TASK OBJECTIVE: Starting at the line below that contains "Anime Creator" and ending at the line that contains "The matter of the panch", retype each line exactly as it stands, but omit the pictures.
*** Opening ENTRIES SHOWN ***
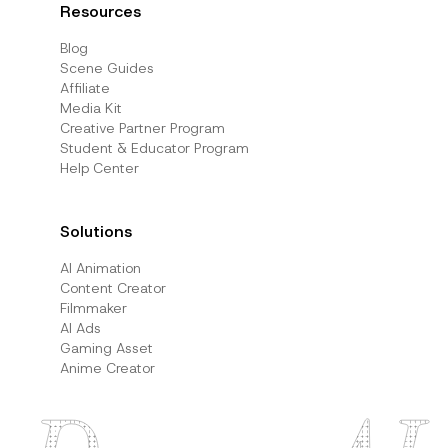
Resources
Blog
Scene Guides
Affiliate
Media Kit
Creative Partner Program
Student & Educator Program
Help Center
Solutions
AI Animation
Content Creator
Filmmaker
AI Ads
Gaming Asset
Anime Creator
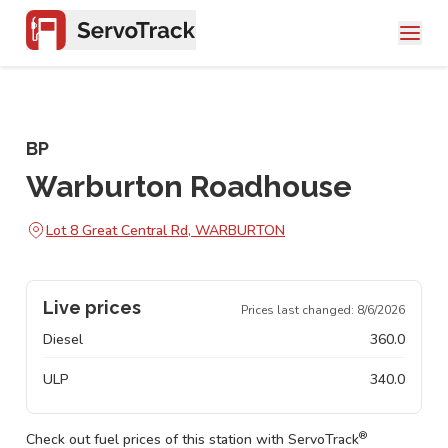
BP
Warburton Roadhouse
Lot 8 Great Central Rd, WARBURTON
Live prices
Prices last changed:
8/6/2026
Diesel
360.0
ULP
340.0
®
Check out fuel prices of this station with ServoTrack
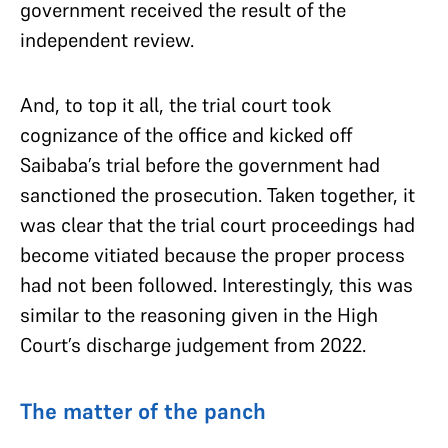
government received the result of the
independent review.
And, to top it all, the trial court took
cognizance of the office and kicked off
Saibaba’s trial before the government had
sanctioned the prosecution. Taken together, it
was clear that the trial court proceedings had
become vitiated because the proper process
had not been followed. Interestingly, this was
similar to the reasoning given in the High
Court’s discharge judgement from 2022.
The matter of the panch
*** Closing ENTRIES SHOWN ***
*** Opening ENTRIES SHOWN ***
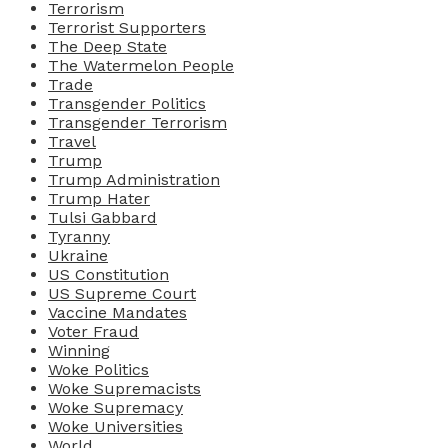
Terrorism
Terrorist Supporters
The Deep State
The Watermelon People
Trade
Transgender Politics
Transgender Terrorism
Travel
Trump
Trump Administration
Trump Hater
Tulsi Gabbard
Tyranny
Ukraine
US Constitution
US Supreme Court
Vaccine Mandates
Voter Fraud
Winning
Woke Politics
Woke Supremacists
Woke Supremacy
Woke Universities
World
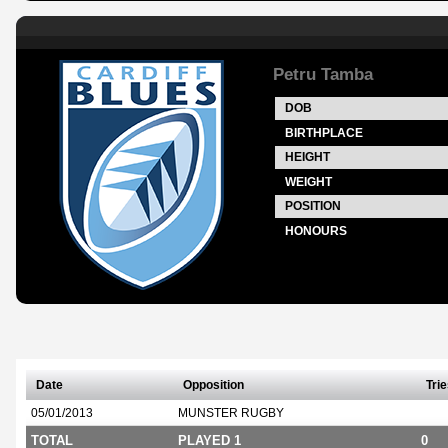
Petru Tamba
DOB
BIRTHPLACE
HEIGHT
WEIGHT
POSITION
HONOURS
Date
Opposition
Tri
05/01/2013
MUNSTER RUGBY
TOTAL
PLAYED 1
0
*** Closing ENTRIES SHOWN ***
TASK RESULT:
Anime Creator
BP
Warburton Roadhouse
Lot 8 Great Central Rd, WARBURTON
Live prices
Prices last changed:
8/6/2026
Diesel
360.0
ULP
340.0
®
Check out fuel prices of this station with ServoTrack
government received the result of the
independent review.
And, to top it all, the trial court took
cognizance of the office and kicked off
Saibaba’s trial before the government had
sanctioned the prosecution. Taken together, it
was clear that the trial court proceedings had
become vitiated because the proper process
had not been followed. Interestingly, this was
similar to the reasoning given in the High
Court’s discharge judgement from 2022.
The matter of the panch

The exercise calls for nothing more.